На этом месте драматический рассказ русской дамы был прерван одним из обитателей лечебницы, сидевшим возле Баккара с другой стороны.
- Послушайте, сударыня, - вскричал он, обращаясь к русской даме, - когда вы перестанете выдавать эту историю за свою? Вы знаете очень хорошо, что вычитали ее в Моем романе, изданном пять лет тому назад под заглавием: Лодоиска, русская повесть.
Баккара с изумлением посмотрела на романиста. Это был высокий, белокурый молодой человек, очень худой, бледный, с длинными волосами. Он наклонился к уху Баккара и сказал ей:
- Я писатель, сударыня. Я начал нормальной школой и кончил театром Порт-С.-Мартэн.

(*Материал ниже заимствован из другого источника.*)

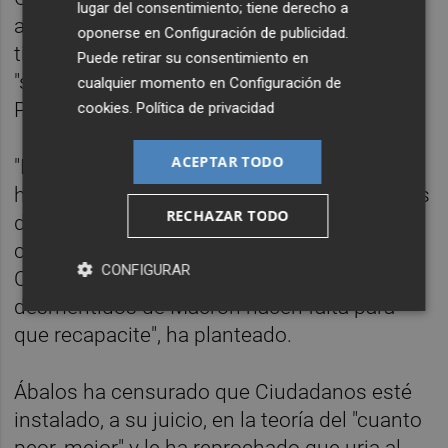
lugar del consentimiento; tiene derecho a
abstención o incluso su voto a favor, al
oponerse en
Configuración de publicidad
.
tiempo que ha demandado a Rivera que
Puede retirar su consentimiento en
"salga de su laberinto" porque su "veto al
cualquier momento en
Configuración de
PSOE es incomprensible".
cookies
.
Política de privacidad
ACEPTAR TODO
"Le pedimos que escuche a su partido. Se lo
han dicho fundadores de su partido, algunos
RECHAZAR TODO
de sus grandes fichajes y sus
correligionarios liberales en el extranjero.
CONFIGURAR
Cuántos Valls, Roldán y Nart y cuántos
desmentidos de Macron hacen falta para
que recapacite", ha planteado.
Ábalos ha censurado que Ciudadanos esté
instalado, a su juicio, en la teoría del "cuanto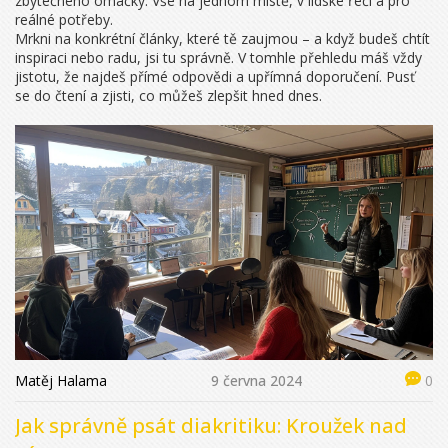
zbytečného omáčky. Vše na jednom místě, v lidské řeči a pro
reálné potřeby.
Mrkni na konkrétní články, které tě zaujmou – a když budeš chtít
inspiraci nebo radu, jsi tu správně. V tomhle přehledu máš vždy
jistotu, že najdeš přímé odpovědi a upřímná doporučení. Pusť
se do čtení a zjisti, co můžeš zlepšit hned dnes.
Matěj Halama
9 června 2024
0
Jak správně psát diakritiku: Kroužek nad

Я автор множества мелодрам, которые были даны сотни раз. Последняя, между прочим, из фламандского быта, составляла славу этого театра в продолжение полугода. Сюжет, впрочем, дала мне одна необыкновенно умная дама, которая даже присоединила бы свое имя к моему под этой пьесой, если бы моя манера более подходила к ее.
Баккара уже не слушала русскую даму, а обратилась к драматургу.
- И не думаете ли вы, сударыня, - продолжал он, - что я здесь сижу в качестве сумасшедшего? Меня преследует ненависть, зависть. Романисты завидовали моим романам, поэты моим стихам, драматурги моим драмам. Они-то меня и засадили сюда.
Баккара насмешливо расхохоталась, что впрочем не подействовало на поэта. Притом же он уже увлекся другими мыслями и затеял политический спор со своим соседом направо, совершенно позабыв о Баккара.
Баккара рано вышла из-за стола и ушла к себе, мало заботясь о конце недосказанной истории русской дамы. В девять часов она при помощи Фанни легла в кровать. Услуги Фанни она приняла беспрекословно, но, когда та отвернулась, быстро сунула под подушку свой маленький кинжал.
- Не желаете ли вы, сударыня, чтобы я вам что-нибудь принесла из Парижа? - спросила, уходя, Фанни.
- Да, - отвечала Баккара. - Принеси мне рабочий ящик, который стоит у меня в кабинете.
- Прощайте, моя милая барыня, - сказала горничная насмешливым тоном. - До завтра!
- До завтра, - отвечала Баккара. - Завтра мы с тобой сведем счеты, голубушка, и мы увидим… - прибавила она про себя.
Если бы Фанни заметила молнию, блеснувшую в эту минуту в Глазах Баккара, она не ушла бы так спокойно.